I love a celestial event. Eclipses, comets, meteor showers. A shooting star. Seeing the sky littered with so many heavenly objects under a truly dark sky that it allows understanding of Abraham’s awe when God told him, “I will make your descendants as numerous as the stars in the sky…” (Gen. 26:4).
The universe is too staggeringly huge for me to fathom; light years and ever-expanding deep space is beyond me, literally and mentally. But our solar system, though still far too large to traverse, is familiar. Who hasn’t made a mobile of the solar system from foam balls and dowels, if not for yourself, then with your kids? All eight planets (sorry, Pluto!) in orderly orbit around our star, the sun. The planets’ movements are predictable enough that we can know with certainty that June’s planetary lineup will be repeated in eighteen years. They all obey the gravitational pull of the sun.

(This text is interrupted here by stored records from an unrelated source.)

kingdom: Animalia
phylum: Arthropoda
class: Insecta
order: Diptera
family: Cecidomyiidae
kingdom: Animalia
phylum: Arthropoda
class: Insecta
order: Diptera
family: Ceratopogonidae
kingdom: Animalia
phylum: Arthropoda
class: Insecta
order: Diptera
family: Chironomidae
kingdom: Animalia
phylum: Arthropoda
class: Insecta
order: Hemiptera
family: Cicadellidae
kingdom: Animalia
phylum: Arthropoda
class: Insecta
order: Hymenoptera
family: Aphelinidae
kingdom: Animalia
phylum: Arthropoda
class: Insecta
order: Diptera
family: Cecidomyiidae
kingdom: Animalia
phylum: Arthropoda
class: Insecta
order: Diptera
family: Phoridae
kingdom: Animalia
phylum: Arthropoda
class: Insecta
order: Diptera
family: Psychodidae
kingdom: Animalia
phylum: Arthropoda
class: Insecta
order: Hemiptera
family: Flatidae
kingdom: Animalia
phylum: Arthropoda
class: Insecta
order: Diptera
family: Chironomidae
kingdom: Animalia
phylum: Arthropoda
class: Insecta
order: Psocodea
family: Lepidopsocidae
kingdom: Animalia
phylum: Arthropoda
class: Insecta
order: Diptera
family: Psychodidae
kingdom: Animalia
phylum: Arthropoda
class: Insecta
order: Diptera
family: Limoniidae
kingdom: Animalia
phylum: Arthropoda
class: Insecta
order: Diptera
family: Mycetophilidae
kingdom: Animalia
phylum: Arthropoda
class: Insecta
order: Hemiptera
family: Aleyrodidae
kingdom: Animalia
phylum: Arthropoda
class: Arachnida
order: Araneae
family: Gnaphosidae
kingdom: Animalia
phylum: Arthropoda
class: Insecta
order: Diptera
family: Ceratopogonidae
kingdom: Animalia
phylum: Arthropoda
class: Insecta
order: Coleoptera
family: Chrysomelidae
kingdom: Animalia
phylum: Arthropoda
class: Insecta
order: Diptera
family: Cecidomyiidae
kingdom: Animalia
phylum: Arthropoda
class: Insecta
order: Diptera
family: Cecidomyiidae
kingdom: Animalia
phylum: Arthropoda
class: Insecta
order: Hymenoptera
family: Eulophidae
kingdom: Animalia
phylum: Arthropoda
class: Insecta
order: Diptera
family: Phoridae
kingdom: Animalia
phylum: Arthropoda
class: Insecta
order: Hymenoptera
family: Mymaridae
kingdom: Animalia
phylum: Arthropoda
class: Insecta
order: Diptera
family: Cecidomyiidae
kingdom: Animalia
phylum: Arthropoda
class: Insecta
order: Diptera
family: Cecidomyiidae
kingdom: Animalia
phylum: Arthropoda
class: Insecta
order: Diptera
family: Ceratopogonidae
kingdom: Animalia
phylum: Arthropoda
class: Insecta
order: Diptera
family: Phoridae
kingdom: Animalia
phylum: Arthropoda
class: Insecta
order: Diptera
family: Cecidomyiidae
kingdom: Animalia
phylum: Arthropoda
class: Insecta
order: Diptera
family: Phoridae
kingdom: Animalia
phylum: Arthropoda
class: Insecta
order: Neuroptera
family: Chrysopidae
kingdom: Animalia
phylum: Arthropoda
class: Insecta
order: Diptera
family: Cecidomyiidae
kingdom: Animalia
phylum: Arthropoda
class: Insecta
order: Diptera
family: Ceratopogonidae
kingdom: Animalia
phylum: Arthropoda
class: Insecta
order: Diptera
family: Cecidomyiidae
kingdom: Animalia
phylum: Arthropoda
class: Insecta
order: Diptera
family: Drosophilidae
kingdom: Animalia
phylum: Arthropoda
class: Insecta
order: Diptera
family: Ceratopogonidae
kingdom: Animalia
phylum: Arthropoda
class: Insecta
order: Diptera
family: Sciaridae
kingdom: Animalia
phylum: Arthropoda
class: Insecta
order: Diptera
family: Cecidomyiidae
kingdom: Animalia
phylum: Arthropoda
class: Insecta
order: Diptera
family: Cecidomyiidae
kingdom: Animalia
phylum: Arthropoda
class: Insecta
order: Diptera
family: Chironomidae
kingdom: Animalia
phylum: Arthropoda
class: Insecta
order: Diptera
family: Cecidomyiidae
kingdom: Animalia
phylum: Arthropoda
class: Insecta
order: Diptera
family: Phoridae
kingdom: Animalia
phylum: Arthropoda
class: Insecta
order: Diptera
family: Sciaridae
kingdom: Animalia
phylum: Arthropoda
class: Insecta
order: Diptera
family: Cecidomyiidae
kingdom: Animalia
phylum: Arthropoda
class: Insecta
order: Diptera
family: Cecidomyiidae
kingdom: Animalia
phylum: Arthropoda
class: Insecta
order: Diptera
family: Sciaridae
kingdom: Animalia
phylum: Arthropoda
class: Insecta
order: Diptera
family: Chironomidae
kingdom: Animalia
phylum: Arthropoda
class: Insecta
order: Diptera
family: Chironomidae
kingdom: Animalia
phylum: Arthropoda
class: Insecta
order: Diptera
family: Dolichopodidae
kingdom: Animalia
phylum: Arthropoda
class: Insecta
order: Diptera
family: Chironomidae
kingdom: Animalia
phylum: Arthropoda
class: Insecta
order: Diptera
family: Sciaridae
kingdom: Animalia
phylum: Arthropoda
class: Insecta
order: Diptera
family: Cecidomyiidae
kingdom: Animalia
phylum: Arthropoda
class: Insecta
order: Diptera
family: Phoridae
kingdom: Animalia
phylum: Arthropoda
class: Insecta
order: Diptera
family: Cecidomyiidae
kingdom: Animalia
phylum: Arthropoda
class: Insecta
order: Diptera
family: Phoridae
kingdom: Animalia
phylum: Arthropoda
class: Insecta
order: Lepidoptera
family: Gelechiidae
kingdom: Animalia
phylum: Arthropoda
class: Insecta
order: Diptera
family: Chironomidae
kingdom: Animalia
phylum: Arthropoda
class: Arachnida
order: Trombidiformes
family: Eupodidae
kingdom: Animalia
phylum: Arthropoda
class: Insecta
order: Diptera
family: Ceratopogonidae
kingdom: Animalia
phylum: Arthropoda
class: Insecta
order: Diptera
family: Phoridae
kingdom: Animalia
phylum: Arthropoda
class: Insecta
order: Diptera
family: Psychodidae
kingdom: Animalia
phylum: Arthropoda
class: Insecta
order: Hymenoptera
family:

We were reminded Sunday that it was a shock to the collective system of the16th century when Copernicus posited that Earth revolved around the sun, not the other way around. Similarly, it’s a shock to each of us when we begin to learn in early childhood that we’re not the center of the universe. It seems that most of us spend a lot of time trying to disprove that theory and move ourselves to the center, if not of the whole world, at least of our little realms. Making ourselves the center would seem to offer us complete freedom.
Jordan reminded us that it’s the gravitational pull of the sun that keeps the planets spinning securely in their orbits and challenged us to acknowledge Jesus as the center of our own worldwide church – and of our own lives. What does that look like – to have everything in my life orbiting around Jesus? Just as the planets live within the reality of gravity, so do we. Being bound by anything, even something that keeps us from floating off into space, can feel very restricting. We can try to deny gravity, but that denial doesn’t allow us to fly. It’s our reality.
Similarly, our reality as Christ-followers is Christ at the center of all things. Jesus is the center of gravity for us, whether or not we choose to acknowledge it. Jordan said, “We are not the center. Our culture is not the center. And if we can receive that, we find ourselves grounded in right relationship because we place the right thing at the center; we orbit around it and every thing else becomes clear. In submission to a larger reality, we are secure.”
It’s this reality that allows us to live in freedom. As we grow in our secure attachment to the center of the universe, Jesus Christ, we are freed from striving to take care of ourselves. Just as the sun provides us daily with what Earth needs, our Center has given us everything we need (Psalm 23:1; 2 Peter 1:3). And as we live in orbit of the One who has given us all, we are set free to likewise give to others, knowing that our resources in Jesus are lavishly abundant. We are safe and secure and have the limitless abundance of the One who is still holding all of creation together.
Psalm 19 says, “The heavens proclaim the glory of God. The skies display his craftsmanship. Day after day they continue to speak; night after night they make him known.” As we look in wonder at the skies and “listen” to the silent speech pouring forth from the stars, moon, and sun, we can remember that the One who created it all and still holds it together is the One who invites us to make him the center of our lives. True freedom lies within that orbit.